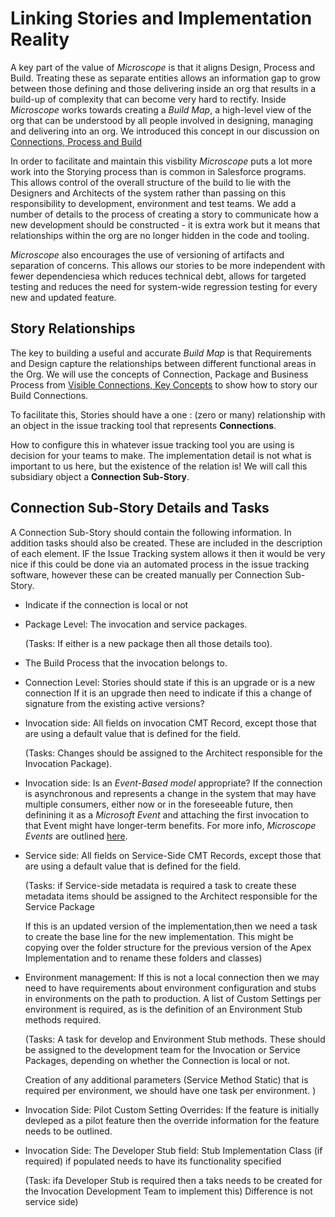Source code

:
# Linking Stories and Implementation Reality

A key part of the value of *Microscope*
 is that it aligns Design, Process and Build. Treating these as separate entities allows an information gap to grow between those defining and those delivering inside an org that results in a build-up of complexity that can become very hard to rectify. Inside *Microscope* works towards creating a *Build Map*, a high-level view of the org that can be understood by all people involved in designing, managing and delivering into an org. We introduced this concept in our discussion on [Connections, Process and Build](../solution/ConnectionsProcessBuild.md)

In order to facilitate and maintain this visbility *Microscope* puts a lot more work into the Storying process than is common in Salesforce programs. This allows control of the overall structure of the build to lie with the Designers and Architects of the system rather than passing on this responsibility to development, environment and test teams. We add a number of details to the process of creating a story to communicate how a new development should be constructed - it is extra work but it means that relationships within the org are no longer hidden in the code and tooling.

*Microscope* also encourages the use of versioning of artifacts and separation of concerns. This allows our stories to be more independent with fewer dependenciesa which reduces technical debt, allows for targeted testing and reduces the need for system-wide regression testing for every new and updated feature.



## Story Relationships

The key to building a useful and accurate *Build Map* is that Requirements and Design capture the relationships between different functional areas in the Org. We will use the concepts of Connection, Package and Business Process from [Visible Connections, Key Concepts](../solution/VisibleConnections.md) to show how to story our Build Connections.


To facilitate this, 
Stories should have a one : (zero or many) relationship with an object in the issue tracking tool that represents **Connections**.

How to configure this in whatever issue tracking tool you are using is decision for your teams to make. The implementation detail is not what is important to us here, but the existence of the relation is! We will call this subsidiary object a **Connection Sub-Story**.



## Connection Sub-Story Details and Tasks


A Connection Sub-Story should contain the following information. In addition tasks should also be created. These are included in the description of each element. IF the Issue Tracking system allows it then it would be very nice if this could be done via an automated process in the issue tracking software, however these can be created manually per Connection Sub-Story.

- Indicate if the connection is local or not

- Package Level: The invocation and service packages. 

    (Tasks: If either is a new package then all those details too).

- The Build Process that the invocation belongs to.

- Connection Level: Stories should state if this is an upgrade or is a new connection
If it is an upgrade then need to indicate if this a change of signature from the existing active versions?

- Invocation side: All fields on invocation CMT Record, except those that are using a default value that is defined for the field. 

    (Tasks: Changes should be assigned to the Architect responsible for the Invocation Package).

- Invocation side: Is an *Event-Based model* appropriate? If the connection is asynchronous and represents a change in the system that may have multiple consumers, either now or in the foreseeable future, then definining it as a *Microsoft Event* and attaching the first invocation to that Event might have longer-term benefits. For more info, *Microscope Events* are outlined [here](../use-cases/Events.md).  


- Service side: All fields on Service-Side CMT Records, except those that are using a default value that is defined for the field. 

    (Tasks: if Service-side metadata is required a task to create these metadata items should be assigned to the Architect responsible for the Service Package
    
    If this is an updated version of the implementation,then we need a task to create the base line for the new implementation. This might be copying over the folder structure for the previous version of the Apex Implementation and to rename these folders and classes)

- Environment management: If this is not a local connection then we may need to have requirements about environment configuration and stubs in environments on the path to production. A list of Custom Settings per environment is required, as is the definition of an Environment Stub methods required. 
    
    (Tasks: A task for develop and Environment Stub methods. These should be assigned to the development team for the Invocation or Service Packages, depending on whether the Connection is local or not.

    Creation of any additional parameters (Service Method Static) that is required per environment, we should have one task per environment.
)

- Invocation Side: Pilot Custom Setting Overrides: If the feature is initially devleped as a pilot feature then the override information for the feature needs to be outlined.




- Invocation Side: The Developer Stub field: Stub Implementation Class (if required) if populated needs to have its functionality specified 

    (Task: ifa Developer Stub is required then a taks needs to be created for the Invocation Development Team to implement this)
Difference is not service side)


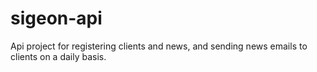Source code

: # sigeon-api
Api project for registering clients and news, and sending news emails to clients on a daily basis.
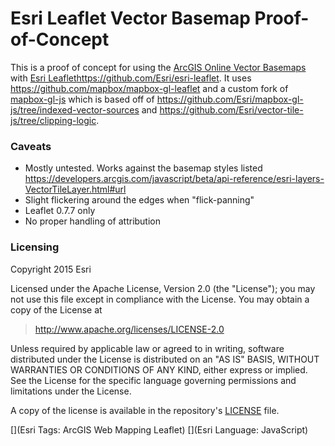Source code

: # Esri Leaflet Vector Basemap Proof-of-Concept

This is a proof of concept for using the [ArcGIS Online Vector Basemaps](http://www.arcgis.com/home/group.html?id=30de8da907d240a0bccd5ad3ff25ef4a&focus=layers) with [Esri Leaflet]()https://github.com/Esri/esri-leaflet. It uses https://github.com/mapbox/mapbox-gl-leaflet and a custom fork of [mapbox-gl-js](https://github.com/patrickarlt/mapbox-gl-js/tree/esri-leaflet-renderer) which is based off of https://github.com/Esri/mapbox-gl-js/tree/indexed-vector-sources and https://github.com/Esri/vector-tile-js/tree/clipping-logic.

### Caveats

* Mostly untested. Works against the basemap styles listed https://developers.arcgis.com/javascript/beta/api-reference/esri-layers-VectorTileLayer.html#url
* Slight flickering around the edges when "flick-panning"
* Leaflet 0.7.7 only
* No proper handling of attribution

### Licensing
Copyright 2015 Esri

Licensed under the Apache License, Version 2.0 (the "License");
you may not use this file except in compliance with the License.
You may obtain a copy of the License at

> http://www.apache.org/licenses/LICENSE-2.0

Unless required by applicable law or agreed to in writing, software
distributed under the License is distributed on an "AS IS" BASIS,
WITHOUT WARRANTIES OR CONDITIONS OF ANY KIND, either express or implied.
See the License for the specific language governing permissions and
limitations under the License.

A copy of the license is available in the repository's [LICENSE](./LICENSE) file.

[](Esri Tags: ArcGIS Web Mapping Leaflet)
[](Esri Language: JavaScript)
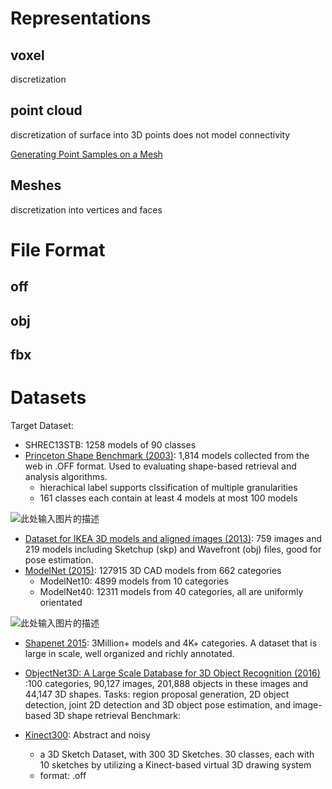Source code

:


# Representations

## voxel
discretization

## point cloud
discretization of surface into 3D points
does not model connectivity

[Generating Point Samples on a Mesh](https://www.fwilliams.info/point-cloud-utils/sections/mesh_sampling/)


## Meshes
discretization into vertices and faces



# File Format

## off


## obj

## fbx

# Datasets

Target Dataset:

- SHREC13STB: 1258 models of 90 classes
- [Princeton Shape Benchmark (2003)][5]:  1,814 models collected from the web in .OFF format. Used to evaluating shape-based retrieval and analysis algorithms.
    - hierachical label supports clssification of multiple granularities
    - 161 classes each contain at least 4 models at most 100 models

![此处输入图片的描述][6]

- [Dataset for IKEA 3D models and aligned images (2013)][7]: 759 images and 219 models including Sketchup (skp) and Wavefront (obj) files, good for pose estimation.
- [ModelNet (2015)][8]: 127915 3D CAD models from 662 categories
    - ModelNet10: 4899 models from 10 categories
    - ModelNet40: 12311 models from 40 categories, all are uniformly orientated

![此处输入图片的描述][9]

- [Shapenet 2015][10]: 3Million+ models and 4K+ categories. A dataset that is large in scale, well organized and richly annotated.
- [ObjectNet3D: A Large Scale Database for 3D Object Recognition (2016) ][11]:100 categories, 90,127 images, 201,888 objects in these images and 44,147 3D shapes.
Tasks: region proposal generation, 2D object detection, joint 2D detection and 3D object pose estimation, and image-based 3D shape retrieval
Benchmark:

- [Kinect300][12]: Abstract and noisy
    - a 3D Sketch Dataset, with 300 3D Sketches. 30 classes, each with 10 sketches by utilizing a Kinect-based virtual 3D drawing system
    - format: .off

 
  [5]: http://segeval.cs.princeton.edu/
  [6]: https://github.com/timzhang642/3D-Machine-Learning/raw/master/imgs/Princeton%20Shape%20Benchmark%20(2003).jpeg
  [7]: http://ikea.csail.mit.edu/
  [8]: http://modelnet.cs.princeton.edu/#
  [9]: https://camo.githubusercontent.com/f1dbf1e2ff7a45cc574c2094253cdcc1b0fd8d59/687474703a2f2f3364766973696f6e2e7072696e6365746f6e2e6564752f70726f6a656374732f323031342f4d6f64656c4e65742f7468756d626e61696c2e6a7067
  [10]: https://www.shapenet.org/
  [11]: http://cvgl.stanford.edu/projects/objectnet3d/
  [12]: https://userweb.cs.txstate.edu/~yl12/SBR2016/project.html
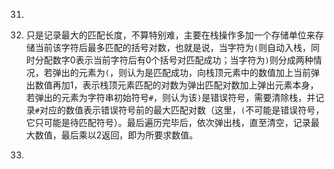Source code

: 31. 

32. 只是记录最大的匹配长度，不算特别难，主要在栈操作多加一个存储单位来存储当前该字符后最多匹配的括号对数，也就是说，当字符为`(`则自动入栈，同时分配数字0表示当前字符后有0个括号对匹配成功；当字符为`)`则分成两种情况，若弹出的元素为`(`，则认为是匹配成功，向栈顶元素中的数值加上当前弹出数值再加1，表示栈顶元素匹配的对数为弹出匹配对数加上弹出元素本身，若弹出的元素为字符串初始符号`#`，则认为该`)`是错误符号，需要清除栈，并记录`#`对应的数值表示错误符号前的最大匹配对数（这里，`(`不可能是错误符号，它只可能是待匹配符号）。最后遍历完毕后，依次弹出栈，直至清空，记录最大数值，最后乘以2返回，即为所要求数值。

33. 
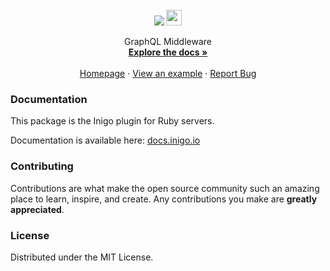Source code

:<br />
<div align="center">
  <img src="https://raw.githubusercontent.com/inigolabs/inigo-ruby/master/assets/inigo.svg">
  <img height="25" src="https://raw.githubusercontent.com/inigolabs/inigo-ruby/master/assets/ruby.svg">

  <p align="center">
    GraphQL Middleware
    <br />
    <a href="https://docs.inigo.io"><strong>Explore the docs »</strong></a>
    <br /> <br />
    <a href="https://inigo.io">Homepage</a>
    ·
    <a href="https://github.com/inigolabs/inigo-ruby/tree/master/example-rails">View an example</a>
    ·
    <a href="https://github.com/inigolabs/inigo-ruby/issues">Report Bug</a>
  </p>
</div>

### Documentation

This package is the Inigo plugin for Ruby servers.

Documentation is available here: [docs.inigo.io](https://docs.inigo.io/docs/deployment)

### Contributing

Contributions are what make the open source community such an amazing place to learn, inspire, and create. Any contributions you make are **greatly appreciated**.

### License
Distributed under the MIT License.
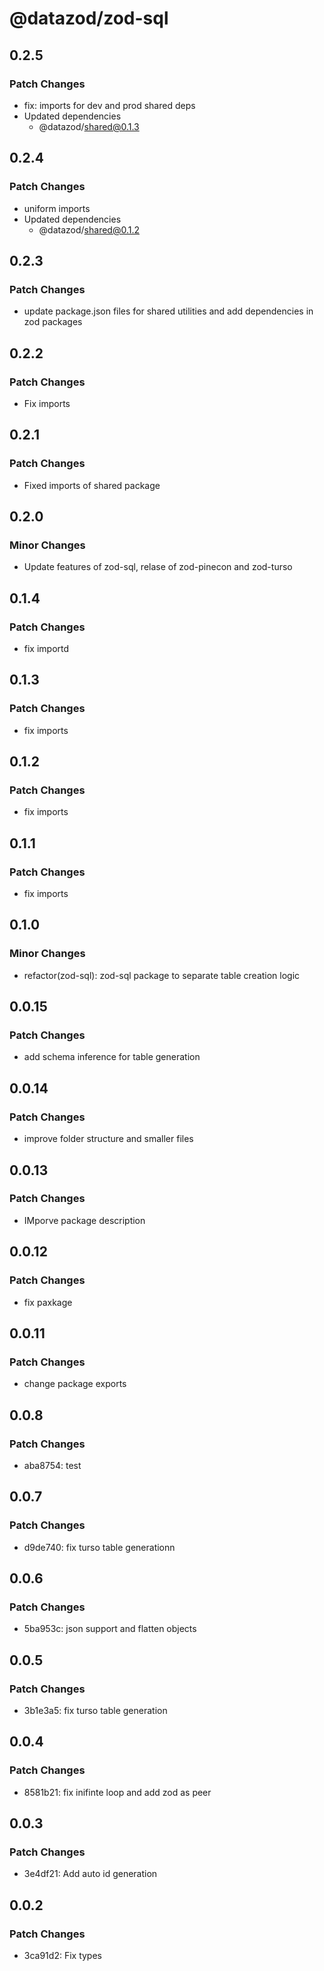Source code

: # @datazod/zod-sql

## 0.2.5

### Patch Changes

- fix: imports for dev and prod shared deps
- Updated dependencies
  - @datazod/shared@0.1.3

## 0.2.4

### Patch Changes

- uniform imports
- Updated dependencies
  - @datazod/shared@0.1.2

## 0.2.3

### Patch Changes

- update package.json files for shared utilities and add dependencies in zod packages

## 0.2.2

### Patch Changes

- Fix imports

## 0.2.1

### Patch Changes

- Fixed imports of shared package

## 0.2.0

### Minor Changes

- Update features of zod-sql, relase of zod-pinecon and zod-turso

## 0.1.4

### Patch Changes

- fix importd

## 0.1.3

### Patch Changes

- fix imports

## 0.1.2

### Patch Changes

- fix imports

## 0.1.1

### Patch Changes

- fix imports

## 0.1.0

### Minor Changes

- refactor(zod-sql): zod-sql package to separate table creation logic

## 0.0.15

### Patch Changes

- add schema inference for table generation

## 0.0.14

### Patch Changes

- improve folder structure and smaller files

## 0.0.13

### Patch Changes

- IMporve package description

## 0.0.12

### Patch Changes

- fix paxkage

## 0.0.11

### Patch Changes

- change package exports

## 0.0.8

### Patch Changes

- aba8754: test

## 0.0.7

### Patch Changes

- d9de740: fix turso table generationn

## 0.0.6

### Patch Changes

- 5ba953c: json support and flatten objects

## 0.0.5

### Patch Changes

- 3b1e3a5: fix turso table generation

## 0.0.4

### Patch Changes

- 8581b21: fix inifinte loop and add zod as peer

## 0.0.3

### Patch Changes

- 3e4df21: Add auto id generation

## 0.0.2

### Patch Changes

- 3ca91d2: Fix types
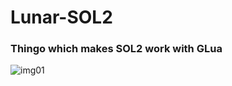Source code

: # Lunar-SOL2

### Thingo which makes SOL2 work with GLua

![img01](https://i.imgur.com/6LYGK6N.png)
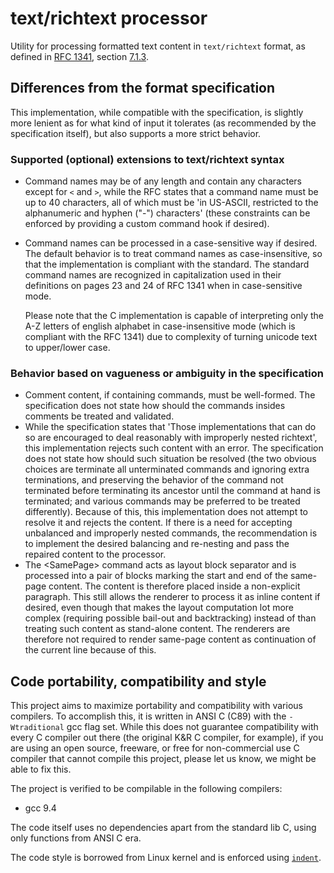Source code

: # text/richtext processor

Utility for processing formatted text content in `text/richtext` format, as
defined in [RFC 1341](https://www.rfc-editor.org/rfc/rfc1341), section
[7.1.3](https://www.rfc-editor.org/rfc/rfc1341#page-23).

## Differences from the format specification

This implementation, while compatible with the specification, is slightly more
lenient as for what kind of input it tolerates (as recommended by the
specification itself), but also supports a more strict behavior.

### Supported (optional) extensions to text/richtext syntax

- Command names may be of any length and contain any characters except for `<`
  and `>`, while the RFC states that a command name must be up to 40
  characters, all of which must be 'in US-ASCII, restricted to the alphanumeric
  and hyphen ("-") characters' (these constraints can be enforced by providing
  a custom command hook if desired).
- Command names can be processed in a case-sensitive way if desired. The
  default behavior is to treat command names as case-insensitive, so that the
  implementation is compliant with the standard. The standard command names are
  recognized in capitalization used in their definitions on pages 23 and 24 of
  RFC 1341 when in case-sensitive mode.

  Please note that the C implementation is capable of interpreting only the A-Z
  letters of english alphabet in case-insensitive mode (which is compliant with
  the RFC 1341) due to complexity of turning unicode text to upper/lower case.

### Behavior based on vagueness or ambiguity in the specification

- Comment content, if containing commands, must be well-formed. The
  specification does not state how should the commands insides comments be
  treated and validated.
- While the specification states that 'Those implementations that can do so are
  encouraged to deal reasonably with improperly nested richtext', this
  implementation rejects such content with an error. The specification does not
  state how should such situation be resolved (the two obvious choices are
  terminate all unterminated commands and ignoring extra terminations, and
  preserving the behavior of the command not terminated before terminating its
  ancestor until the command at hand is terminated; and various commands may
  be preferred to be treated differently). Because of this, this implementation
  does not attempt to resolve it and rejects the content. If there is a need
  for accepting unbalanced and improperly nested commands, the recommendation
  is to implement the desired balancing and re-nesting and pass the repaired
  content to the processor.
- The &lt;SamePage> command acts as layout block separator and is processed
  into a pair of blocks marking the start and end of the same-page content. The
  content is therefore placed inside a non-explicit paragraph. This still
  allows the renderer to process it as inline content if desired, even though
  that makes the layout computation lot more complex (requiring possible
  bail-out and backtracking) instead of than treating such content as
  stand-alone content. The renderers are therefore not required to render
  same-page content as continuation of the current line because of this.

## Code portability, compatibility and style

This project aims to maximize portability and compatibility with various
compilers. To accomplish this, it is written in ANSI C (C89) with the
`-Wtraditional` gcc flag set. While this does not guarantee compatibility with
every C compiler out there (the original K&R C compiler, for example), if you
are using an open source, freeware, or free for non-commercial use C compiler
that cannot compile this project, please let us know, we might be able to fix
this.

The project is verified to be compilable in the following compilers:

- gcc 9.4

The code itself uses no dependencies apart from the standard lib C, using only
functions from ANSI C era.

The code style is borrowed from Linux kernel and is enforced using
[`indent`](https://www.gnu.org/software/indent/manual/indent.html).
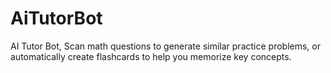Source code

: # AiTutorBot
AI Tutor Bot, Scan math questions to generate similar practice problems, or automatically create flashcards to help you memorize key concepts.
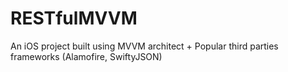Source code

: # RESTfulMVVM
An iOS project built using MVVM architect + Popular third parties frameworks (Alamofire, SwiftyJSON)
:::::
EXERCISE DESCRIPTION:
Switch "Linking" to "Connecting" in the entries and write them out again with nothing else changed. Begin at the start of the entries, stop after the line containing "is that it aligns", and leave the pictures out.

WRITTEN REPLY:
Source code

:
# Connecting Stories and Implementation Reality

A key part of the value of *Microscope*
 is that it aligns Design, Process and Build. Treating these as separate entities allows an information gap to grow between those defining and those delivering inside an org that results in a build-up of complexity that can become very hard to rectify. Inside *Microscope* works towards creating a *Build Map*, a high-level view of the org that can be understood by all people involved in designing, managing and delivering into an org. We introduced this concept in our discussion on [Connections, Process and Build](../solution/ConnectionsProcessBuild.md)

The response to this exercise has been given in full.